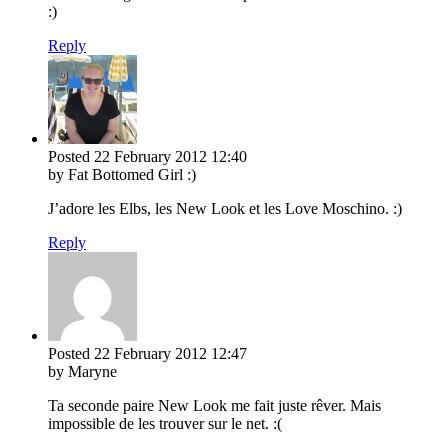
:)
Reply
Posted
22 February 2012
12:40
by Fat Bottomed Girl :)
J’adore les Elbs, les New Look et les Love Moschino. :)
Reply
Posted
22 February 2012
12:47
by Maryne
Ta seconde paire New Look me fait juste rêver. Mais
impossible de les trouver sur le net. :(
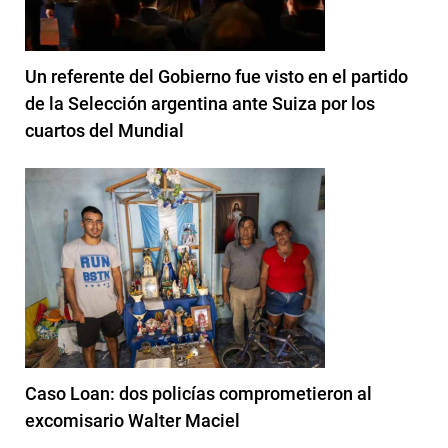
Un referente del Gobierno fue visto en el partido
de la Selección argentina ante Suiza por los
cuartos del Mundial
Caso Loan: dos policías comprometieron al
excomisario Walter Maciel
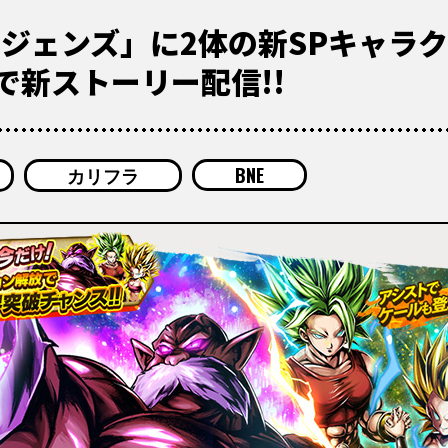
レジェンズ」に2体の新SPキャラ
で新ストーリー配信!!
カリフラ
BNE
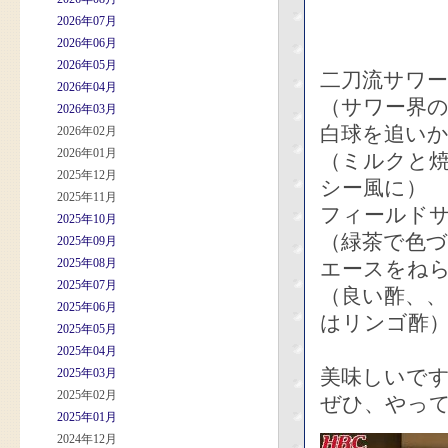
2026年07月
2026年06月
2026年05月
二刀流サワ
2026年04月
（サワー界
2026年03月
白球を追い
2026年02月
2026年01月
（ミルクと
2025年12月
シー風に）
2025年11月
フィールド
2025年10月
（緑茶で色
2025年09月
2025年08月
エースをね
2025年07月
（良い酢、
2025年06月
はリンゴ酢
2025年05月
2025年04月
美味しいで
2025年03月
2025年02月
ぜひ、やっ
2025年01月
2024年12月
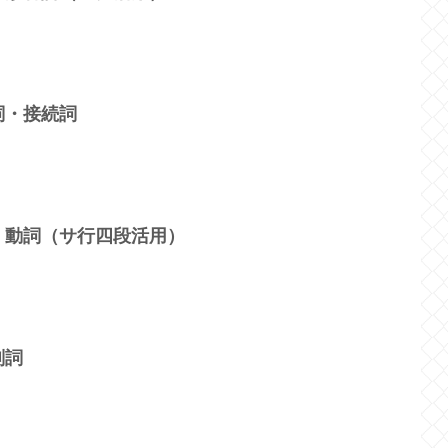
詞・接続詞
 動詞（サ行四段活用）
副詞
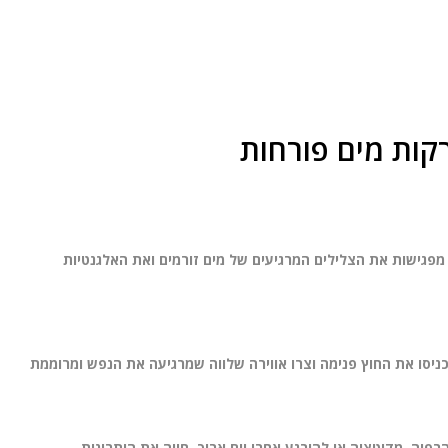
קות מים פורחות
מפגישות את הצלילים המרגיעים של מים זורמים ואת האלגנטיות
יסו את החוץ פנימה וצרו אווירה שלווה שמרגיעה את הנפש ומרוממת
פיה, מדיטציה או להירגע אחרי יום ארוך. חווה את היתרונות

—————

**THE TASK:**
With all pictures excluded, output exactly the lines from the one containing "J’adore les Elbs, les" through the final line of the entries, inclusive.

**EXPECTED ANSWER:**
J’adore les Elbs, les New Look et les Love Moschino. :)
Reply
Posted
22 February 2012
12:47
by Maryne
Ta seconde paire New Look me fait juste rêver. Mais
impossible de les trouver sur le net. :(
Un referente del Gobierno fue visto en el partido
de la Selección argentina ante Suiza por los
cuartos del Mundial
Caso Loan: dos policías comprometieron al
excomisario Walter Maciel
レジェンズ」に2体の新SPキャラ
で新ストーリー配信!!
カリフラ
BNE
2026年07月
2026年06月
2026年05月
二刀流サワ
2026年04月
（サワー界
2026年03月
白球を追い
2026年02月
2026年01月
（ミルクと
2025年12月
シー風に）
2025年11月
フィールド
2025年10月
（緑茶で色
2025年09月
2025年08月
エースをね
2025年07月
（良い酢、
2025年06月
はリンゴ酢
2025年05月
2025年04月
美味しいで
2025年03月
2025年02月
ぜひ、やっ
2025年01月
2024年12月
詞・接続詞
 動詞（サ行四段活用）
副詞
קות מים פורחות
מפגישות את הצלילים המרגיעים של מים זורמים ואת האלגנטיות
יסו את החוץ פנימה וצרו אווירה שלווה שמרגיעה את הנפש ומרוממת
פיה, מדיטציה או להירגע אחרי יום ארוך. חווה את היתרונות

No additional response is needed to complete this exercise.